The screen door slammed above us and ECG came trotting down the stairs with a plate. "I've got lunch!" she said.
"Hun-gy!" stammered Cheeky, as she crawled out of my arms towards the chicken fingers and corn.
It wasn't until that moment, sprawled on the bricks by the pool, with my breath coming in ragged tatters and my heart racing like I'd just escaped a sinking U-boat, that it hit me how close she'd come to complete disaster, and how close I'd come to a loss I would have spent a lifetime grieving.
But more powerful than that was the incredible resilience and bravery of my daughter, who mere moments earlier had been channeling the baby from the Nevermind cover, and who could have emerged traumatized (or worse) but was now smearing ketchup into her still dripping swimsuit.
An hour later she was splashing on the stairs in the shallow end again, this time surrounded by four hyper-vigilant adults. Her luck and resilience had been tested enough for the day.
The Calamitous Contusion
"Whooooop!"
I'm sitting in a little tent in the back yard (where Cheeky is simultaneously demanding and rejecting peaches) when I hear this noise.
"Owwwww!"
I peak my head out of the tent to see Oodgie lying on her back under a hammock.
"What happened?"
"I fell off the stupid hammock! I can't believe you didn't see it!"

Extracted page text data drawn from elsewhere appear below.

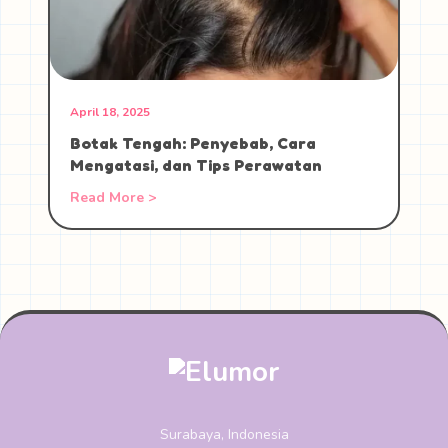
April 18, 2025
Botak Tengah: Penyebab, Cara
Mengatasi, dan Tips Perawatan
Read More >
Surabaya, Indonesia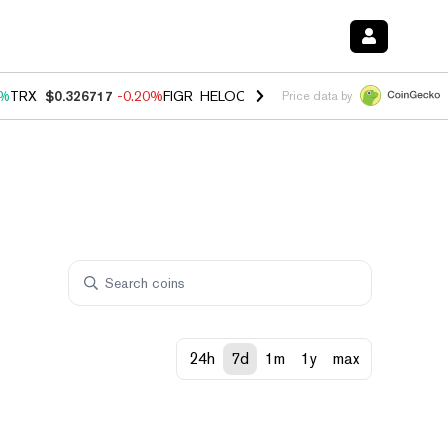
0%
TRX
$0.326717
-0.20%
FIGR_HELOC
$1.035
1.50%
HYPE
$56.67
2
Price data by
24h
7d
1m
1y
max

Neither can I, because it probably would have been really funny.
Anyway, Oodgie was cursing the hammock and groaning for a while. Then, as is her wont, she started to ruminate about it. It went from "hurting badly" to "something serious" to "I think it's broken" in very short order. Normally when Oodgie has cancer or a brain cloud or some rare malady unnamed by medicine I try to comfort her and talk her through it until she moves on to the next injury. But this time it seemed a little more serious. "Maybe we should get it looked at," I suggested.
Oodgie dreaded telling a doctor about a hammock-induced injury, but after when she couldn't move it without excruciating pain we decided to drive to the local hospital. They were startlingly efficient at getting us through the paperwork and in to see a doctor, past the kid with the fish-hook in his arm and the old groaning man in the corner who, from the disinterested looks on the nurses faces, was a regular visitor.
"About time was it when you fell off the hammock?" yelled the nurse from an adjoining room.
"Can you maybe not ask that quite so loudly?" Oodgie asked.
"Yeah, what time did you fight off that bear this morning?" I offered.
"Wasn't I rushing into a burning building to save a child?" Oodgie asked.
"White fighting off a chainsaw-wielding psycho with kung fu, as I recall."
Eventually the x-rays came back, and the doctor came in to tell us that Oodgie had a "contusion," which is medical jargon for "a big boo-boo." There was nothing to do but put ice on it and try not to fall off any more hammocks. We asked for a sling just in case (i.e. for sympathy) and returned to the house to self-medicate. Another crisis (sort of) averted!
But I've caught myself glancing up in case a safe or piano was suspended on ropes above me. I'd hate this to be a trend.
I hope everyone had a great (and less-eventful) holiday weekend!